To write the given equation in polar coordinates, we need to substitute the rectangular coordinates (x, y) with their equivalent in polar coordinates (r, θ). In polar coordinates, r represents the distance from the origin, and θ represents the angle with respect to the positive x-axis.

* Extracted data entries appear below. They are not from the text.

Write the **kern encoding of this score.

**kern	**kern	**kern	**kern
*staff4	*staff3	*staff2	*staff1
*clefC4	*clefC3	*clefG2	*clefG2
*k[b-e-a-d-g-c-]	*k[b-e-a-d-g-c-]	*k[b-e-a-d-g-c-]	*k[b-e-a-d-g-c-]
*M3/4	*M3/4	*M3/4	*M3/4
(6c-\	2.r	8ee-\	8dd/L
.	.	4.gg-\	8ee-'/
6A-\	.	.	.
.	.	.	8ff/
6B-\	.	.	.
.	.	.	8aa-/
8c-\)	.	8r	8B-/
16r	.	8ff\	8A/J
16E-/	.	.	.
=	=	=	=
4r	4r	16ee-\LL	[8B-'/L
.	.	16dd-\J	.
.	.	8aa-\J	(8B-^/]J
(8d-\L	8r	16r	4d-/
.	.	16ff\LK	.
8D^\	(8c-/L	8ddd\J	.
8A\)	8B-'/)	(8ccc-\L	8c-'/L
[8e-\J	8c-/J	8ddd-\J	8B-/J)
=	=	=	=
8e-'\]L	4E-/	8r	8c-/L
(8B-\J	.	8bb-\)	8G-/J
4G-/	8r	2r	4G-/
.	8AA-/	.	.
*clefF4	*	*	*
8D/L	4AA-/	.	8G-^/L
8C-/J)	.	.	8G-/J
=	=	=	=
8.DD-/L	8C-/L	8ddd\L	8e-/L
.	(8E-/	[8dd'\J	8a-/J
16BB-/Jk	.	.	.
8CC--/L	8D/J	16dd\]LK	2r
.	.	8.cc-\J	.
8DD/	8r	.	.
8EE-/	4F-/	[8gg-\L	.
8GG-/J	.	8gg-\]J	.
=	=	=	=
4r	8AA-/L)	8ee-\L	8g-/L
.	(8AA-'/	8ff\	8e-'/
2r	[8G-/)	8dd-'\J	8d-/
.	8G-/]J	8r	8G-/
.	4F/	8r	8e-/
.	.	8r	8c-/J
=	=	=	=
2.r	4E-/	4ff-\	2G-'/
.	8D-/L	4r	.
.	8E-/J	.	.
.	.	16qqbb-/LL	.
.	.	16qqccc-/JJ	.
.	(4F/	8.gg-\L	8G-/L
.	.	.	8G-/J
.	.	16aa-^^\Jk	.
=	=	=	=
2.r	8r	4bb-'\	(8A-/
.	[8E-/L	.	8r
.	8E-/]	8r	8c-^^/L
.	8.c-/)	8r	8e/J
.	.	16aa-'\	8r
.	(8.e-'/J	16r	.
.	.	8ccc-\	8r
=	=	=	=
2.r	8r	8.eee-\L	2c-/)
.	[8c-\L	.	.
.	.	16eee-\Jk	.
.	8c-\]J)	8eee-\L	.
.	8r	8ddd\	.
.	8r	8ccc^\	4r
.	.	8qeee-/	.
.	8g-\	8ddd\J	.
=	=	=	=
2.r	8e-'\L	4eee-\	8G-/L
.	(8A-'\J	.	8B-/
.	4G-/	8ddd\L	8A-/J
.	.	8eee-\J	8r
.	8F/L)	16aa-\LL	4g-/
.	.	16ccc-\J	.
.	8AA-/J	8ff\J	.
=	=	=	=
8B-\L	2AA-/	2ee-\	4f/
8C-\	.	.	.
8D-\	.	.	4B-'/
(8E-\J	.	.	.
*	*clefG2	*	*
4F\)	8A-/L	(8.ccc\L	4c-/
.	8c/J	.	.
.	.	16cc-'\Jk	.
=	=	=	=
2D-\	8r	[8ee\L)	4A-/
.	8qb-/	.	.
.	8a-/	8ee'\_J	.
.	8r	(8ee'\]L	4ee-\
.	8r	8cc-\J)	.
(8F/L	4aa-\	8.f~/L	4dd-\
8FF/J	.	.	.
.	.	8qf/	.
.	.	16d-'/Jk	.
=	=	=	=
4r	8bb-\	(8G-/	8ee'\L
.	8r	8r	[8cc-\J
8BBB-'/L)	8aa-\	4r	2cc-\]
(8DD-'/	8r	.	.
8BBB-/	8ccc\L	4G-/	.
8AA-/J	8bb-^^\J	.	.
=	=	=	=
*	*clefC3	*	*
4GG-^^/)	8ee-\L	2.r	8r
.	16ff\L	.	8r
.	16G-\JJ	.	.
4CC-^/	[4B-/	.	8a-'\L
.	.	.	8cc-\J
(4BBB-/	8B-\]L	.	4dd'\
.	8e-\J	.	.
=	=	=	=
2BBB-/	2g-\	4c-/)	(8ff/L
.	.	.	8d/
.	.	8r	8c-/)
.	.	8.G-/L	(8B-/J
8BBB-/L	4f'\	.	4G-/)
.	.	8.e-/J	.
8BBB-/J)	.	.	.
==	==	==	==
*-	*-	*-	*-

To convert from rectangular to polar coordinates, we use the following equations:
r = √(x^2 + y^2)
θ = arctan(y / x)
Applying these conversions, we can rewrite the equation (x-4)^2 + y^2 = 16 as:
(r cos θ - 4)^2 + (r sin θ)^2 = 16
Now, let's solve this equation for r.
Expanding the equation, we get:
(r^2 cos^2 θ - 8r cos θ + 16) + (r^2 sin^2 θ) = 16
Combining like terms:
r^2 cos^2 θ + r^2 sin^2 θ - 8r cos θ = 0
Using the trigonometric identity cos^2 θ + sin^2 θ = 1, we have:
r^2 - 8r cos θ = 0
Factoring out r, we obtain:
r(r - 8 cos θ) = 0
To solve for r, we have two possibilities:
1. r = 0
2. r - 8 cos θ = 0
If r = 0, it represents the origin in polar coordinates. So, let's solve the second equation for r:
r - 8 cos θ = 0
r = 8 cos θ
Therefore, the equivalent equation in polar coordinates is r = 8 cos θ.